(Stored data entries)
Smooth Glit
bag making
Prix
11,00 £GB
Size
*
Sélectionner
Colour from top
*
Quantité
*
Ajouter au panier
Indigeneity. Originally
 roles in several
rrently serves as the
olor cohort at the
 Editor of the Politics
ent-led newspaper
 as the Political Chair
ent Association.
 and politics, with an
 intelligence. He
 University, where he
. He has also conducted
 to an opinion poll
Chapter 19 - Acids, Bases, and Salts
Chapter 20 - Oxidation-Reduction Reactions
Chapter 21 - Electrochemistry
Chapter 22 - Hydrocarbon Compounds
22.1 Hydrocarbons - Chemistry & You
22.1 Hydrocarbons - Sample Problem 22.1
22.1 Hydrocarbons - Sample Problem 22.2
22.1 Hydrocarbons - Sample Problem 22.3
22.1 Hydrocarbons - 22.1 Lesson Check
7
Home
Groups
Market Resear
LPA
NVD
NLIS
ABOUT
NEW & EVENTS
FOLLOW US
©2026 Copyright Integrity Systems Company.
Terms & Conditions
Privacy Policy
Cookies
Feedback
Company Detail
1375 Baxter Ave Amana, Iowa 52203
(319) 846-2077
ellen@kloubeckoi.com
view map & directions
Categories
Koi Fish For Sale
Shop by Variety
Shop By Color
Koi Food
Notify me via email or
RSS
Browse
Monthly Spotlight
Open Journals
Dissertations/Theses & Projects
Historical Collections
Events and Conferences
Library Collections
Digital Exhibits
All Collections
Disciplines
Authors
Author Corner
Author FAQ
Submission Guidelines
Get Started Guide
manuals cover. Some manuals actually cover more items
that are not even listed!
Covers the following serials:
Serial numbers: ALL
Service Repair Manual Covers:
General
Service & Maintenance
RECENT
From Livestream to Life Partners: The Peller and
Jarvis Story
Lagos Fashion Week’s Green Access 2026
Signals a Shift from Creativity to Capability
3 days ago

=== Your objective ===
Return each line of the records above in which the word "Sample" occurs.

=== Result of the exercise ===
22.1 Hydrocarbons - Sample Problem 22.1
22.1 Hydrocarbons - Sample Problem 22.2
22.1 Hydrocarbons - Sample Problem 22.3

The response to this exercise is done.